Regular expression and user input string

[barnabas1]

Hello,

What i intend on achieving should be simple if i could just understand regular expressions.

var names=new Array('ben','chris','mary','john');

If a user input string is

var str= "1: said that there are 2 kings in 3:'s house. Tell 4: to come quickly and bring gifts as well."

Using regular expressions, I want to replace the numbers and column combinations with the corresponding name.

so 1: show be replaced with ben, 3: should be replaced with mary.

So new returned string should be

var newStr="ben said there are 2 kings in mary's house.

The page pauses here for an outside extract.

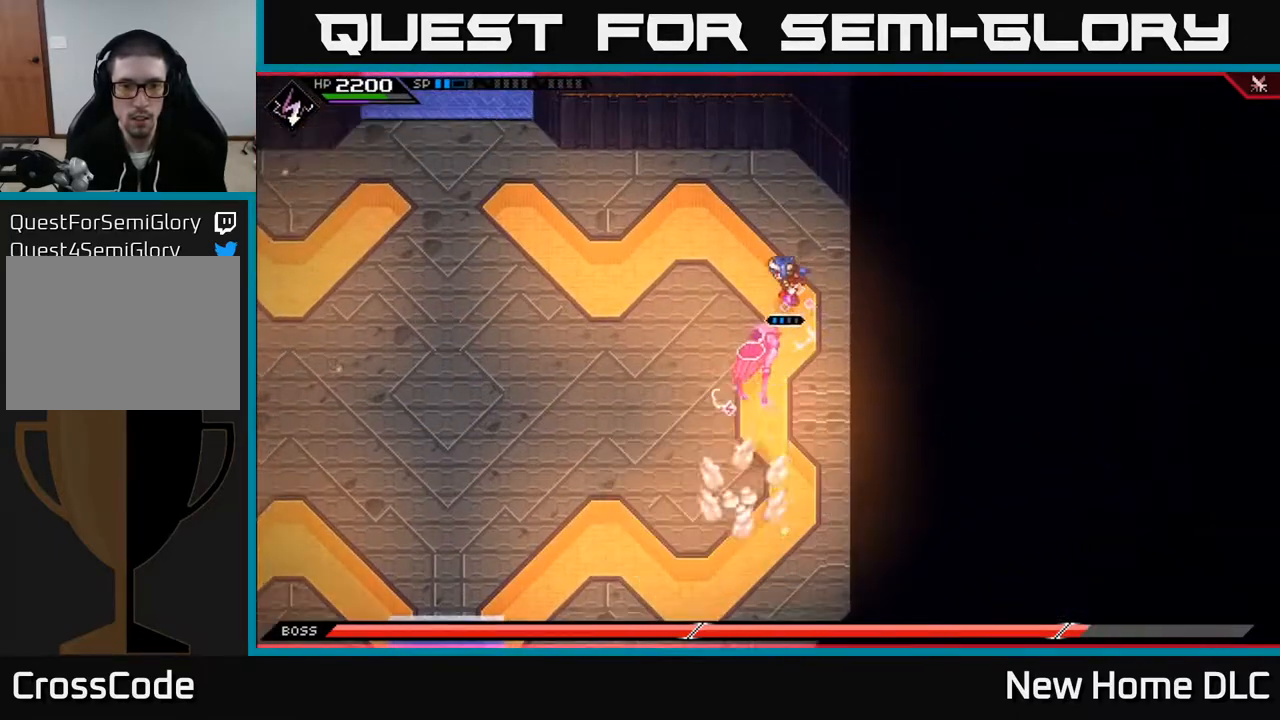
{"buttons": [], "left_stick": "down-left", "right_stick": "center", "events": [[217, "L1", "down"], [300, "left_stick", "down-left"], [317, "L1", "up"], [383, "L1", "down"], [483, "L1", "up"]]}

Tell john to come quickly and bring gifts as well."

How do I get to match the number column pattern and get the matched string replaced with names[number].

function (names, str){//function accepts names array and str to replace

//regex matching and replacing

//returning new str

return newStr;
}

any help will be much appreciated.

[Dormilich]

pretty much taken from the MDC page …

Code:

function vsprintf(str, arr)
{
    function vprint(match, part)
    {
        // though without type checking ...
        return arr[part - 1];
    }
    // though I'd rather go for %1 than 1:
    return str.replace(/(\d):/g, vprint);
}

[barnabas1]

If the string had a double digit before column eg 11: . The function returned

names[1-1] ; instead of names[11-1]; So code limited to between 1 to 9;

Also if it was a stringwith 10: it would cos an error cos it would try to return names[0-1];

so made some modifications to cater for this situations. also if the array position is undefined, it should return the matched pattern back.

function vsprintf(str, arr)
{
function vprint(match, part)
{
// though without type checking ...
if(part>=1 && part<=arr.length){
//IF part is 0 and not greater than array length,

var h=arr[part - 1];
}

if(!h){//IF h is undefined return the match pattern back
h=part+':'; //just precaution. shouldnt be necessary
}

return h;
}
// though I'd rather go for %1 than 1: (WHAT IS THE REGEX FOR THIS)

return str.replace(/(\d):/g, vprint);
}

var str= "1: said that there are 10 kings in 13:'s house. Tell 4: to come 10: quickly and bring gifts as well."

var names=new Array('ben','chris','mary','john','jane','keisha','ellan','joise','bukky','janet','christopher');

var str2=vsprintf(str, names);

document.write(str2);

printed to screen

"ben said that there are 10 kings in 1mary's house. Tell john to come 10: quickly and bring gifts as well."

Would love it if it could match double digits as well. but i guess this is sufficient thanks.
Actually %1 maybe better. but it should also match %12 (the double digit).

So what is the code for matching %1 and %12 instead.
So matching all digits attached to special character

[Dormilich]

just a matter of adjusting the RegExp: /(\d+):/g

Edit:

Quote:

// though I'd rather go for %1 than 1: (WHAT IS THE REGEX FOR THIS)

/%(\d+)/g

Quote:

Originally Posted by barnabas1

so made some modifications to cater for this situations. also if the array position is undefined, it should return the matched pattern back.

Code:

               function vprint(match, part)
                {
                    // though without type checking ...
                    if(part>=1 && part<=arr.length){
     //IF part is 0 and not greater than array length, 
                   
                    var h=arr[part - 1];
                    }

                    if(!h){//IF h is undefined return the match pattern back
                        h=part+':'; //just precaution. shouldnt be necessary
                    }

                    return h;
                }

if(!h) will also fire if h is null, 0 or "". better use

Code:

function vprint(match, part)
{
    if(part > 0 && part <= arr.length) {
     //IF part is 0 and not greater than array length, 
        return arr[part - 1];
    }
    return match; // preferably return ""; (more consistent with the expectations)
}

[barnabas1]

thanks. I changed my choice to matching %1 instead.
Thanks .
I started a new thread titled url pattern and regex. pls do check it out.